OpenShift and Kubernetes, among other things, provide a complete container runtime environment. As part of understanding any runtime environment, it's important to know the expectations for building highly available applications. Thankfully, OpenShift and Kubernetes make this quite simple.

Scale

Build your application components (e.g. web framework, messaging tier, datastore) to scale and always scale them to at least 2 pods. OpenShift's default scheduler configuration will make sure those two pods end up on separate nodes. This is the minimum requirement to make sure an upgrade or maintenance update can work on 1 node at a time and not cause any application component downtime.

If an application component needs to satisfy a minimum throughput requirement that can't be met with only 1 pod, you'll need to scale that component to the point where removing 1 pod will leave enough compute power to satisfy demand. Using horizontal pod autoscaling is also a good way to ensure you always have enough capacity.

Building your application components to scale can be difficult, especially if a component requires state. As a general rule, it's best to avoid shared storage for applications that desire scale. Shared storage can be a pain point when dealing with concurrency as well as a performance bottleneck.

## RECORD EXCERPTS

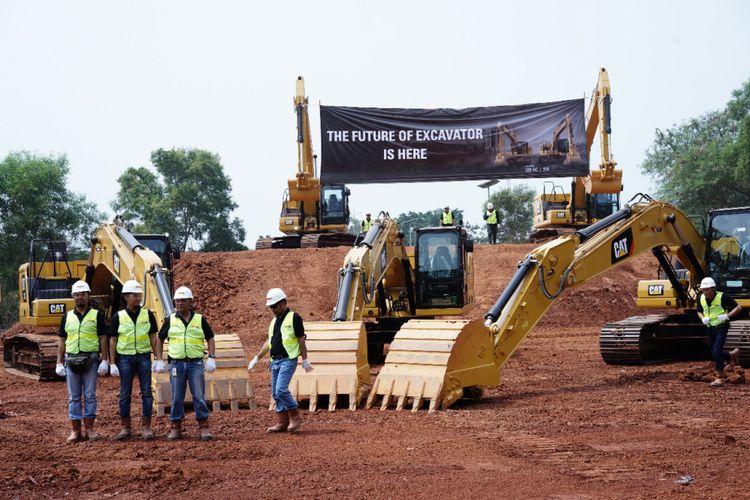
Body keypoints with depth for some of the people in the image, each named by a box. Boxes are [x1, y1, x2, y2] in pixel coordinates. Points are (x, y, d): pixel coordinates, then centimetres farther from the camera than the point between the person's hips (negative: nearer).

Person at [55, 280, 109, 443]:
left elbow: (103, 339, 1)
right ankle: (75, 430, 8)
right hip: (71, 360, 2)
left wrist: (104, 361, -6)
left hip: (91, 360, -2)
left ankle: (89, 429, 8)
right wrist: (59, 363, 6)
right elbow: (62, 341, 12)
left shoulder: (97, 315, 3)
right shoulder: (67, 317, 10)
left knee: (90, 395, 1)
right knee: (73, 397, 4)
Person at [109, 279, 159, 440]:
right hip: (125, 357, -1)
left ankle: (146, 426, 7)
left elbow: (153, 337, 6)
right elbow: (113, 341, 3)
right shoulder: (118, 317, 2)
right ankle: (125, 427, 12)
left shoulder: (147, 314, 4)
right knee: (125, 394, 4)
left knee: (146, 393, 1)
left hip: (144, 357, 1)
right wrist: (112, 363, -2)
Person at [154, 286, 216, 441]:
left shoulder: (200, 319, 4)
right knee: (177, 397, 5)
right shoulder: (170, 320, 7)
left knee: (199, 396, -1)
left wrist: (211, 358, -4)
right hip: (176, 363, 1)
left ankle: (204, 427, 5)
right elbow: (160, 340, 13)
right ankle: (175, 427, 13)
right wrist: (159, 361, 5)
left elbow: (210, 339, 8)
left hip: (195, 363, -1)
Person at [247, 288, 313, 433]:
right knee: (276, 393, 6)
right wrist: (257, 358, 20)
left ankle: (296, 417, -6)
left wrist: (305, 360, -9)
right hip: (275, 361, 8)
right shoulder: (274, 321, 17)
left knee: (281, 390, -19)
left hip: (288, 360, -8)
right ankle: (283, 423, 12)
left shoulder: (293, 318, -7)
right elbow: (269, 342, 23)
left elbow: (301, 340, -8)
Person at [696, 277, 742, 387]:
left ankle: (720, 378, -9)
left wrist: (727, 316, -25)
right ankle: (733, 355, 40)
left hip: (721, 327, -6)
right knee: (714, 353, 11)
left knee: (717, 351, -17)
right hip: (710, 328, 6)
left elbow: (738, 307, -13)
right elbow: (699, 311, 17)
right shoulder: (701, 299, -3)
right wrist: (703, 319, -6)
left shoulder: (722, 297, -19)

## WORK TO COMPLETE
Continue the text on building highly available applications in OpenShift and Kubernetes, picking up right after its last sentence. The data has nothing to do with what comes next.

## ANSWER TO THE EXERCISE
However, for application components that require unique persistent storage for each pod, we've introduced a new tech preview feature called StatefulSets in OpenShift 3.4 to help alleviate most of the complex, state-related problems. The primary innovation of StatefulSets is they give an identity to each pod of the set that corresponds to that pod's persistent volume(s). If a pod of a StatefulSet is lost, a new pod with the same virtual identity is reinstantiated and the associated storage is reattached. This process mirrors what happens manually in most situations today and makes it easier than ever to run stateful applications at scale.

Of relevance, there is currently a feature being developed in Kubernetes to provide more advanced capabilities for pods to declare their minimum availability. The feature is called pod disruption budget and is currently due to be available in OpenShift 3.6.

Topology

highly available topology

As a cluster admin, you'll want to set predicates, priorities, and node labels to let applications take advantage of the HA characteristics of your cluster topology. More info on scheduling and topology options can be found in one of my previous posts.

As a user, you should be aware of what topology options are available to you as well as how your application may behave with different topologies. Some questions you might want to ask are:

  • Can you handle traffic within the pods of a service crossing zones (e.g. datastore replicaset)?
  • Can you handle traffic from one service talking to another service crossing zones (e.g. web framework -> datastore)?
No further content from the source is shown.